REQUIREMENT — Gather each line containing the string "kateri" from these entries.

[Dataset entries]
···
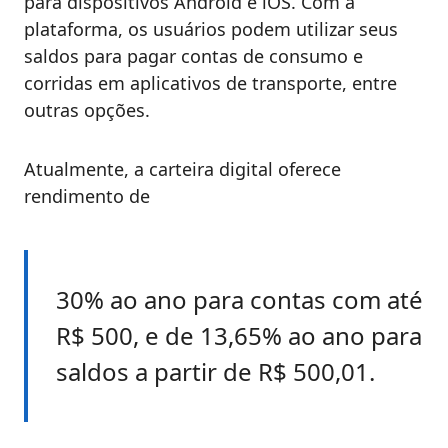
para dispositivos Android e iOS. Com a
plataforma, os usuários podem utilizar seus
saldos para pagar contas de consumo e
corridas em aplicativos de transporte, entre
outras opções.
Atualmente, a carteira digital oferece
rendimento de
30% ao ano para contas com até
R$ 500, e de 13,65% ao ano para
saldos a partir de R$ 500,01.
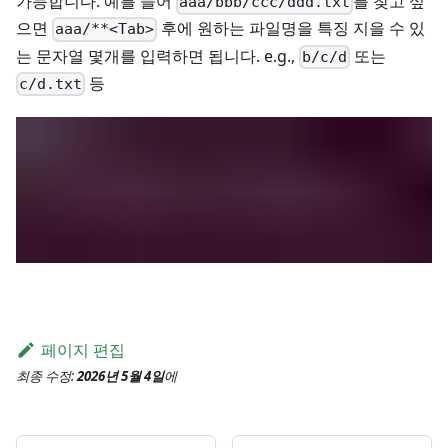
가능합니다. 예를 들어
를 찾고 싶
aaa/bbb/ccc/ddd.txt
으면
후에 원하는 파일명을 특징 지을 수 있
aaa/**<Tab>
는 문자열 몇개를 입력하면 됩니다. e.g.,
또는
b/c/d
등
c/d.txt
페이지 편집
최종 수정:
2026년 5월 4일
에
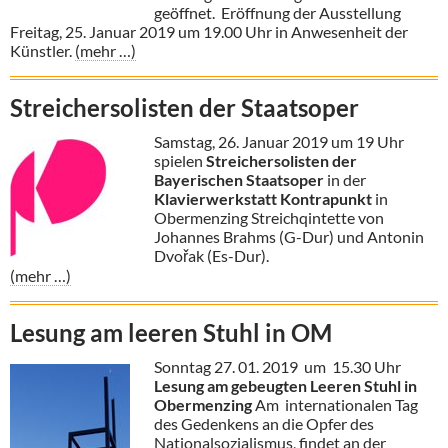
geöffnet. Eröffnung der Ausstellung
Freitag, 25. Januar 2019 um 19.00 Uhr in Anwesenheit der
Künstler.
(mehr …)
Streichersolisten der Staatsoper
Samstag, 26. Januar 2019 um 19 Uhr
spielen
Streichersolisten der
Bayerischen Staatsoper
in der
Klavierwerkstatt Kontrapunkt
in
Obermenzing Streichqintette von
Johannes Brahms (G-Dur) und Antonin
Dvořak (Es-Dur).
(mehr …)
Lesung am leeren Stuhl in OM
Sonntag 27. 01. 2019 um 15.30 Uhr
Lesung am gebeugten Leeren Stuhl in
Obermenzing
Am internationalen Tag
des Gedenkens an die Opfer des
Nationalsozialismus, findet an der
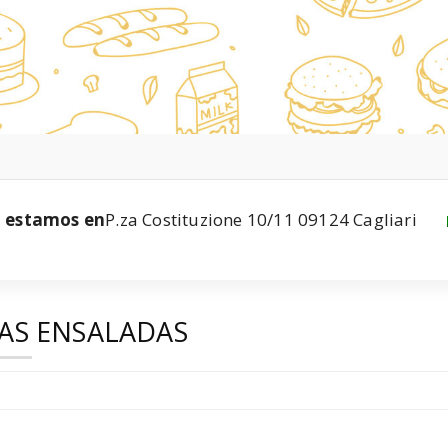
estamos en
P.za Costituzione 10/11 09124 Cagliari
AS ENSALADAS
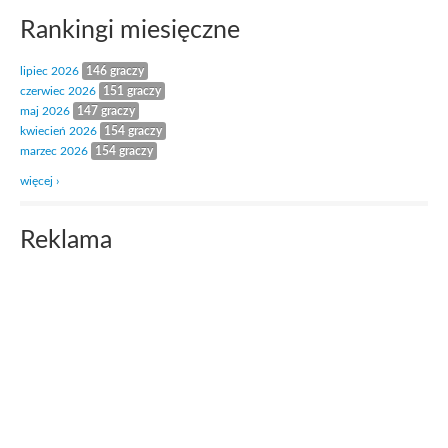
Rankingi miesięczne
lipiec 2026
146 graczy
czerwiec 2026
151 graczy
maj 2026
147 graczy
kwiecień 2026
154 graczy
marzec 2026
154 graczy
więcej ›
Reklama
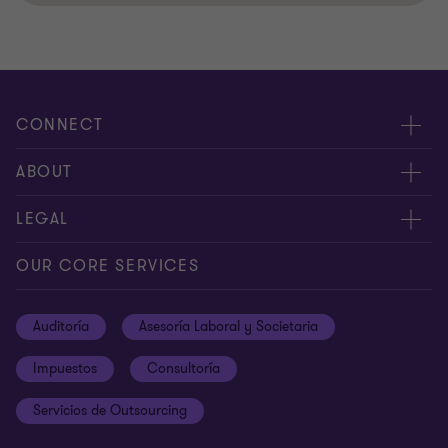
CONNECT
Contáctenos
ABOUT
Alcance global
Acerca de nosotros
LEGAL
Libro de reclamaciones
Nuestra gente
Privacy Policy
OUR CORE SERVICES
Carreras
Cookies
Auditoría
Asesoría Laboral y Societaria
Ética y Código de Conducta
Terms and conditions
Impuestos
Consultoría
Site map
Servicios de Outsourcing
Cookie Preferences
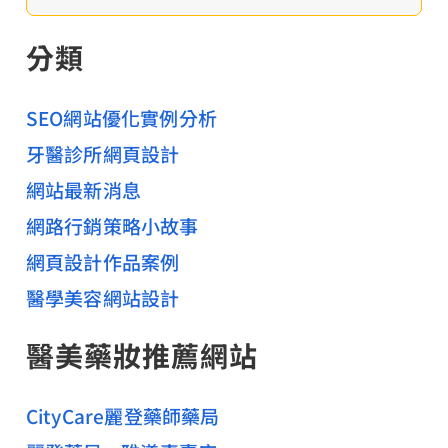
尋
關
分類
鍵
字
:
SEO網站優化實例分析
牙醫診所網頁設計
網站最新消息
網路行銷策略小故事
網頁設計作品案例
醫學美容網站設計
醫美藥妝推薦網站
CityCare麗登藥師藥局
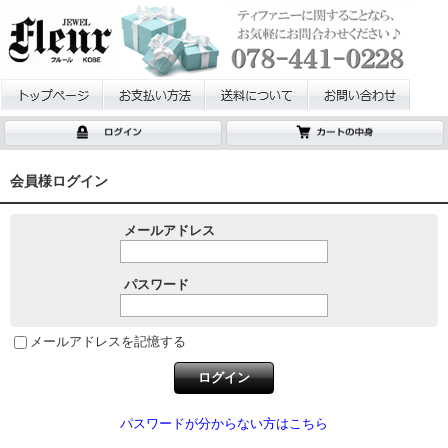
会員様ログイン
メールアドレス
パスワード
メールアドレスを記憶する
パスワードが分からない方はこちら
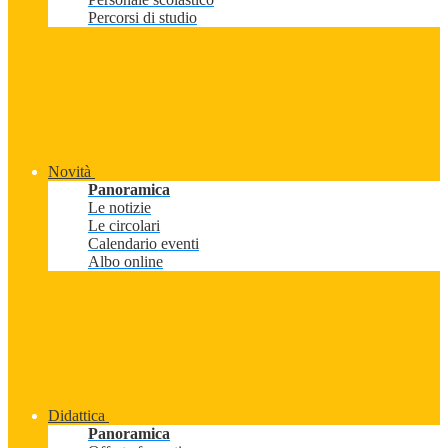
Percorsi di studio
Novità
Panoramica
Le notizie
Le circolari
Calendario eventi
Albo online
Didattica
Panoramica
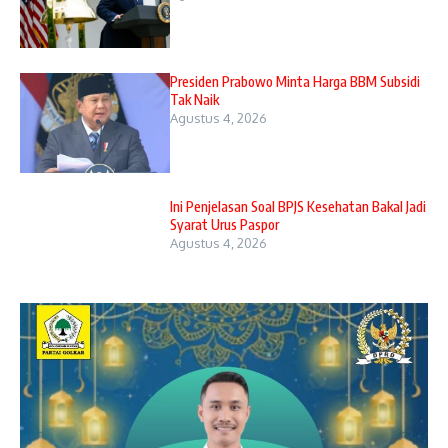
Presiden Prabowo Minta Harga BBM Subsidi
Tak Naik
Agustus 4, 2026
Ini Penjelasan Soal BPJS Kesehatan Bakal Jadi
Syarat Urus Paspor
Agustus 4, 2026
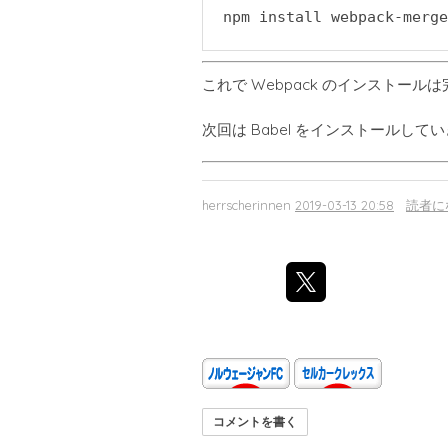
npm install webpack-merge
これで Webpack のインストール
次回は Babel をインストールして
herrscherinnen
2019-03-13 20:58
読者に
コメントを書く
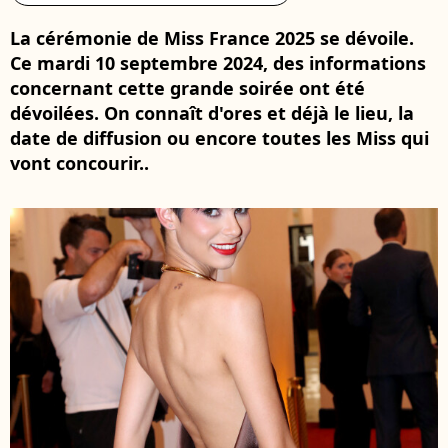
La cérémonie de Miss France 2025 se dévoile.
Ce mardi 10 septembre 2024, des informations
concernant cette grande soirée ont été
dévoilées. On connaît d'ores et déjà le lieu, la
date de diffusion ou encore toutes les Miss qui
vont concourir..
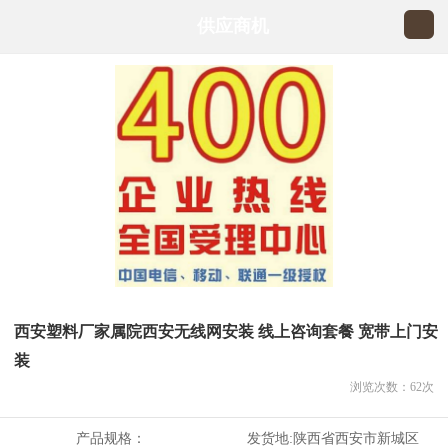
供应商机
西安塑料厂家属院西安无线网安装 线上咨询套餐 宽带上门安
装
浏览次数：
62
次
产品规格：
发货地:
陕西省西安市新城区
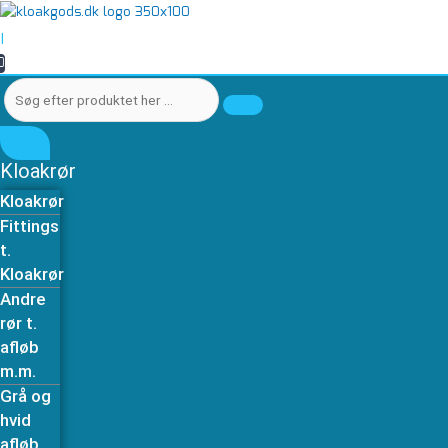
Gå
Søg
Søg
Afløbsrør
til
efter
efter
110
|
indholdet
produktet
produktet
x
0
her
her
1000
…
…
mm
grå
antal
Kloakrør
Kloakrør
Fittings
t.
Kloakrør
Andre
rør t.
afløb
m.m.
Grå og
hvid
afløb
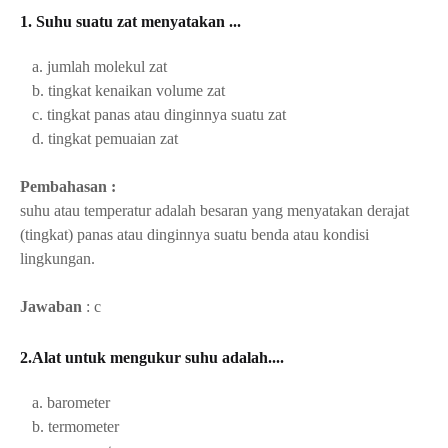
1. Suhu suatu zat menyatakan ...
a. jumlah molekul zat
b. tingkat kenaikan volume zat
c. tingkat panas atau dinginnya suatu zat
d. tingkat pemuaian zat
Pembahasan :
suhu atau temperatur adalah besaran yang menyatakan derajat
(tingkat) panas atau dinginnya suatu benda atau kondisi
lingkungan.
Jawaban
: c
2.Alat untuk mengukur suhu adalah....
a. barometer
b. termometer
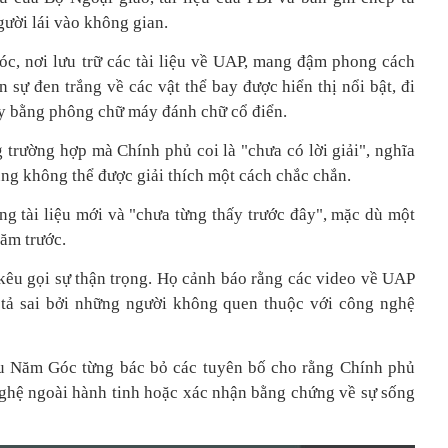
ười lái vào không gian.
, nơi lưu trữ các tài liệu về UAP, mang đậm phong cách
 sự đen trắng về các vật thể bay được hiển thị nổi bật, đi
ày bằng phông chữ máy đánh chữ cổ điển.
 trường hợp mà Chính phủ coi là "chưa có lời giải", nghĩa
úng không thể được giải thích một cách chắc chắn.
g tài liệu mới và "chưa từng thấy trước đây", mặc dù một
năm trước.
kêu gọi sự thận trọng. Họ cảnh báo rằng các video về UAP
 tả sai bởi những người không quen thuộc với công nghệ
 Năm Góc từng bác bỏ các tuyên bố cho rằng Chính phủ
ghệ ngoài hành tinh hoặc xác nhận bằng chứng về sự sống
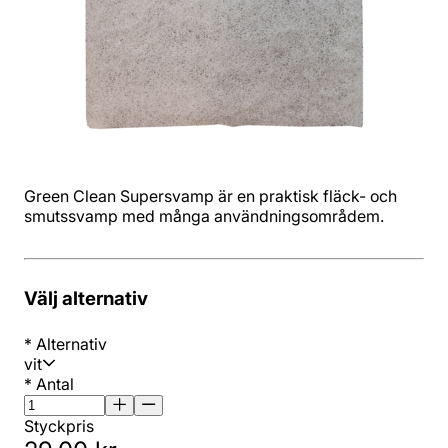
Green Clean Supersvamp är en praktisk fläck- och
smutssvamp med många användningsområdem.
Välj alternativ
*
Alternativ
vit
*
Antal
Styckpris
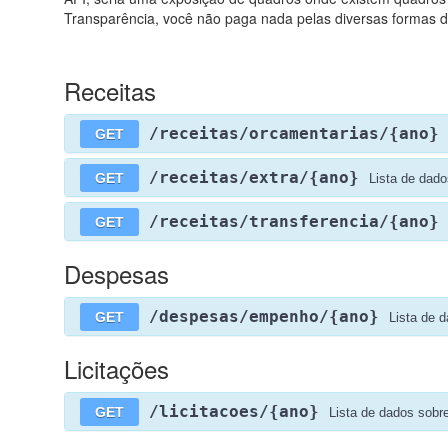
Transparência, você não paga nada pelas diversas formas d
Receitas
/receitas/orcamentarias/{ano}
GET
/receitas/extra/{ano}
GET
Lista de dado
/receitas/transferencia/{ano}
GET
Despesas
/despesas/empenho/{ano}
GET
Lista de 
Licitações
/licitacoes/{ano}
GET
Lista de dados sobre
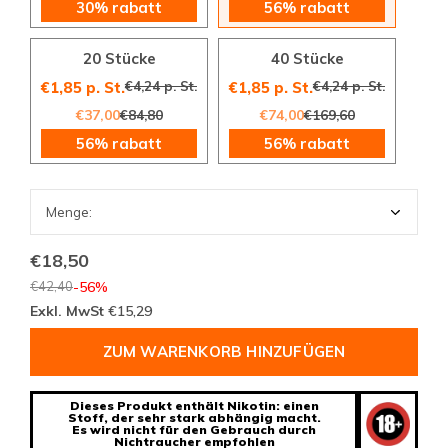
30% rabatt
56% rabatt
20 Stücke
40 Stücke
€4,24 p. St.
€4,24 p. St.
€1,85 p. St.
€1,85 p. St.
€37,00
€84,80
€74,00
€169,60
56% rabatt
56% rabatt
€18,50
€42,40
-56%
Exkl. MwSt
€15,29
ZUM WARENKORB HINZUFÜGEN
Dieses Produkt enthält Nikotin: einen
Stoff, der sehr stark abhängig macht.
Es wird nicht für den Gebrauch durch
Nichtraucher empfohlen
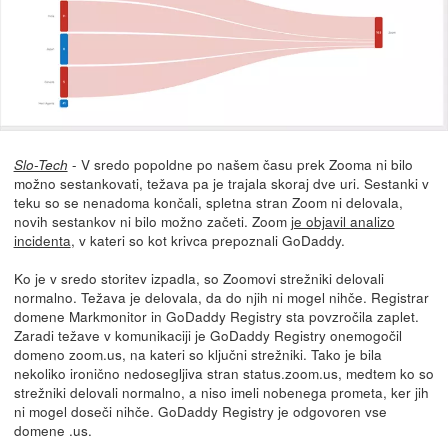
- V sredo popoldne po našem času prek Zooma ni bilo
Slo-Tech
možno sestankovati, težava pa je trajala skoraj dve uri. Sestanki v
teku so se nenadoma končali, spletna stran Zoom ni delovala,
novih sestankov ni bilo možno začeti. Zoom
je objavil analizo
incidenta
, v kateri so kot krivca prepoznali GoDaddy.
Ko je v sredo storitev izpadla, so Zoomovi strežniki delovali
normalno. Težava je delovala, da do njih ni mogel nihče. Registrar
domene Markmonitor in GoDaddy Registry sta povzročila zaplet.
Zaradi težave v komunikaciji je GoDaddy Registry onemogočil
domeno zoom.us, na kateri so ključni strežniki. Tako je bila
nekoliko ironično nedosegljiva stran status.zoom.us, medtem ko so
strežniki delovali normalno, a niso imeli nobenega prometa, ker jih
ni mogel doseči nihče. GoDaddy Registry je odgovoren vse
domene .us.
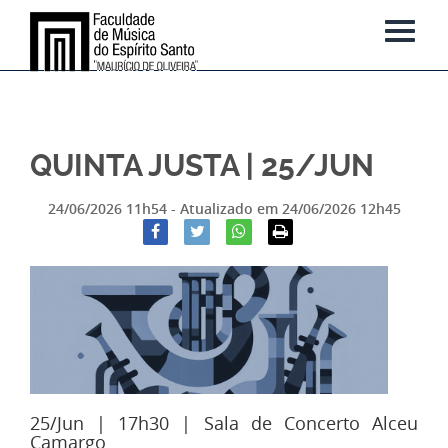
QUINTA JUSTA | 25/JUN
24/06/2026 11h54
- Atualizado em
24/06/2026 12h45
25/Jun | 17h30 | Sala de Concerto Alceu
Camargo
···
TASK OUTPUT —
, v kateri so kot krivca prepoznali GoDaddy.
domeno zoom.us, na kateri so ključni strežniki. Tako je bila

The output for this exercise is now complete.